I know, right? You were expecting the first Whiteoaks blog of 2017 to be a “top trends to look out for this year” type thing. Wrong. Instead, let’s look back at how technology was used to bring New Years’ Eve celebrations into the 21st century.
The famous London Fireworks attracted a huge crowd of people, with the allocated 110,000 tickets selling like hotcakes. While a ticket entitled attendees to a fully immersive experience (I for one love the sound and smells of a good fireworks display), there is no guarantee a view of the display will be any good. By midnight, thousands and thousands of firework-lovers and revellers would’ve been standing around all day trying to find the best viewpoint. And let’s not forget it’s December and highly unlikely to be warm in any kind of way.
That’s where the BBC stepped in. For the first time, internet users were able to feel like they were standing at the side of the Thames looking up at the colourful Catherine Wheels as the display was broadcast live on YouTube in 360-degrees.
Obviously, the display was still broadcast on TV like it usually is, but in my opinion, that’s pretty static and is the same each year. What this 360-degree allowed you to do was plant yourself in amongst the rest of the crowd. You could look up, down, left, right and behind you from a single static position. This was all done by dragging your mouse around the screen on a laptop or PC, or if you have a smartphone (who doesn’t?) you could also change the direction you were looking in by moving the device around.
Cue virtual reality. With the help of basic headsets, such as Google Cardboard or Daydream View, smartphone users can take the experience that little bit further. Essentially this creates a “hands’-free” view, using your head to look around, as you would do if you were right there in London.
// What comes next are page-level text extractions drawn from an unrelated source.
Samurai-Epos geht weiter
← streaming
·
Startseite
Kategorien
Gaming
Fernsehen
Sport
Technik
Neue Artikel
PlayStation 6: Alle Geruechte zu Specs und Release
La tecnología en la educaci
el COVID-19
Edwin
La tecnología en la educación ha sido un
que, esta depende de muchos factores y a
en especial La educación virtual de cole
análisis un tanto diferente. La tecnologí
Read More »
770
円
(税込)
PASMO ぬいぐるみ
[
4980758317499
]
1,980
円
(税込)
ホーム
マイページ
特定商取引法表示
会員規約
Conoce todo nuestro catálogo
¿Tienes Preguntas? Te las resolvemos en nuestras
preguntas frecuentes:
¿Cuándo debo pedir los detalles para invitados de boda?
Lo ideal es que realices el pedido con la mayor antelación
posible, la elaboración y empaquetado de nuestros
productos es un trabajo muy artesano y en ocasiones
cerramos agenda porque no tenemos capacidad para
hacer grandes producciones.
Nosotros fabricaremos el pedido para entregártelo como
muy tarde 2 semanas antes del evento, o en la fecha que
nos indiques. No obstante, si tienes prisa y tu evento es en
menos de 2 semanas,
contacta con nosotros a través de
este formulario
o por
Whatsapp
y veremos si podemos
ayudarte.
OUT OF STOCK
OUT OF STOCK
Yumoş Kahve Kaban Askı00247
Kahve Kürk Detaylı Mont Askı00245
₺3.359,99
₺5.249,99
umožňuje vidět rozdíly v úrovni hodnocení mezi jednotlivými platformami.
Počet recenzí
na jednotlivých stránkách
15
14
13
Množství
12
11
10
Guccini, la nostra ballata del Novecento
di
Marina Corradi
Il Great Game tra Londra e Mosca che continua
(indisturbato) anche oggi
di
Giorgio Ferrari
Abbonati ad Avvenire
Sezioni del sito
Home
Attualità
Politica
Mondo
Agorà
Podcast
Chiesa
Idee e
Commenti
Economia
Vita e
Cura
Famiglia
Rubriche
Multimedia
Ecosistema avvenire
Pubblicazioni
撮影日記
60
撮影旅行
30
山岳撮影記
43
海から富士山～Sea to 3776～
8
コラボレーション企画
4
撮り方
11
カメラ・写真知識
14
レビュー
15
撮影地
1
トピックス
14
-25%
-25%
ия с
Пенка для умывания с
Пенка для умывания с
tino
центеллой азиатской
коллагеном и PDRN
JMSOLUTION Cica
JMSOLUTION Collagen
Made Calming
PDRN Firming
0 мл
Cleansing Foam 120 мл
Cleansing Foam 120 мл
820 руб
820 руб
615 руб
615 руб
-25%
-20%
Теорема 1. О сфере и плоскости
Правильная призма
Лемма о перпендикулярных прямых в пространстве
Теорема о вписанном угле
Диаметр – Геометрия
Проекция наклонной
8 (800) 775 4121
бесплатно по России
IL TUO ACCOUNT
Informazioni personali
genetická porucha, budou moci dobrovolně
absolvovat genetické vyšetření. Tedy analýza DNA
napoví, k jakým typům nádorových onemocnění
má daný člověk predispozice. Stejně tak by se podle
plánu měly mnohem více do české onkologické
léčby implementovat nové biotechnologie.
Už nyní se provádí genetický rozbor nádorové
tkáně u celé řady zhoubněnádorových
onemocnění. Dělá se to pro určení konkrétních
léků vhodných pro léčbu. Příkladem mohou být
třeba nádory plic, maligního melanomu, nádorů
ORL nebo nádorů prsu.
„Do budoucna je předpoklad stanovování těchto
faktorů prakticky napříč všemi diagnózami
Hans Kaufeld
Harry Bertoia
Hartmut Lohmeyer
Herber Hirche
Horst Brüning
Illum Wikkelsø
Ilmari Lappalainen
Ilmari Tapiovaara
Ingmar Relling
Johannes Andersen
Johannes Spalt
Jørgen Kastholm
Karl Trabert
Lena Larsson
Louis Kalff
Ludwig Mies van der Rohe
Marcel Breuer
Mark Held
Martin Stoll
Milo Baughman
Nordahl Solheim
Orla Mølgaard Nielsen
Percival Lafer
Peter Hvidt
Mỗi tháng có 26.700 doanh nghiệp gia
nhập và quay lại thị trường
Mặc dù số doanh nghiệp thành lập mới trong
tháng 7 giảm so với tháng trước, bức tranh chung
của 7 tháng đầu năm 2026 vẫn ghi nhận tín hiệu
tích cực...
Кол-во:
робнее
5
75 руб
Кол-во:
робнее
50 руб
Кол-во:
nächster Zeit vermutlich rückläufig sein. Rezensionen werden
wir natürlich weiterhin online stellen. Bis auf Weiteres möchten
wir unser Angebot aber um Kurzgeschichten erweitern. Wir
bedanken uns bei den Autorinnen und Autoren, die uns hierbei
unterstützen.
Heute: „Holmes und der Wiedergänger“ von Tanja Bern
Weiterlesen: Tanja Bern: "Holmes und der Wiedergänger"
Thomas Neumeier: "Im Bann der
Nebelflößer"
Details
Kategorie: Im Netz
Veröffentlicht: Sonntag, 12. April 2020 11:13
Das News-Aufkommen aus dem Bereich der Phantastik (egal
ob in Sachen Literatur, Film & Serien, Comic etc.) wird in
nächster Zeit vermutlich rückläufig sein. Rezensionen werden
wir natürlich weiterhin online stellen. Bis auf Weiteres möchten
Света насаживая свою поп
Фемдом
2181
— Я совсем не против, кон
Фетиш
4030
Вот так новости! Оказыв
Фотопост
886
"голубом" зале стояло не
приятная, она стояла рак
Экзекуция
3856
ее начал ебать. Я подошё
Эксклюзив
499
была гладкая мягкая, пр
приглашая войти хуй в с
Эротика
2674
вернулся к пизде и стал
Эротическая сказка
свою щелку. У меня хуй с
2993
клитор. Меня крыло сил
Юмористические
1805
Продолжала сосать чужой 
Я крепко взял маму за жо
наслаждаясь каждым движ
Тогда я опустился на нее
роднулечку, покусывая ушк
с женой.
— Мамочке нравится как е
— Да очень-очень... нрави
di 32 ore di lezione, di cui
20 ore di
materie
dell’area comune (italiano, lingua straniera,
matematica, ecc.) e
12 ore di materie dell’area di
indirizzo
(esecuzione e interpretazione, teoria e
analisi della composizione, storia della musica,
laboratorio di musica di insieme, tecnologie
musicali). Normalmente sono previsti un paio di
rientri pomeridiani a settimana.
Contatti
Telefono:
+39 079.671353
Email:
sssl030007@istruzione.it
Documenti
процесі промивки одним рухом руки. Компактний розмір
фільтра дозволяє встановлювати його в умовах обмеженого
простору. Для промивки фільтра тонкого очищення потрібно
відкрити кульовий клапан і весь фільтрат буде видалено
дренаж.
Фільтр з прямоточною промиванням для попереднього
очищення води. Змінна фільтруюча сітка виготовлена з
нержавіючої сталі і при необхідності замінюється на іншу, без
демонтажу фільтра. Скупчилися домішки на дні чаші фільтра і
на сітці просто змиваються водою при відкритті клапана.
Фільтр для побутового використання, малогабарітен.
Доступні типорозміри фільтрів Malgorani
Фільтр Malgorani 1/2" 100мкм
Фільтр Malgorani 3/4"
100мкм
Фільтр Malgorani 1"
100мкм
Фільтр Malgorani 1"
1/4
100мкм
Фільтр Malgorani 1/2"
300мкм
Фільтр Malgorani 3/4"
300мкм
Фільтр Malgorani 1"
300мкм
I believe, thanks this type of technology, crowds are set to change forever. It means any type of event which attracts a mass of people can be streamed live to the rest of the world. If it’s in another country, or if you can’t get a ticket, don’t worry. Instead of the normal broadcast view of sporting events or concerts, for example, in the very near future it will become mainstream to watch an event online as if you are in the front row, choosing your own point of view — which, let’s be honest, is what we all want! I’m sure this will be welcomed by many as you just can’t beat getting involved in the live action.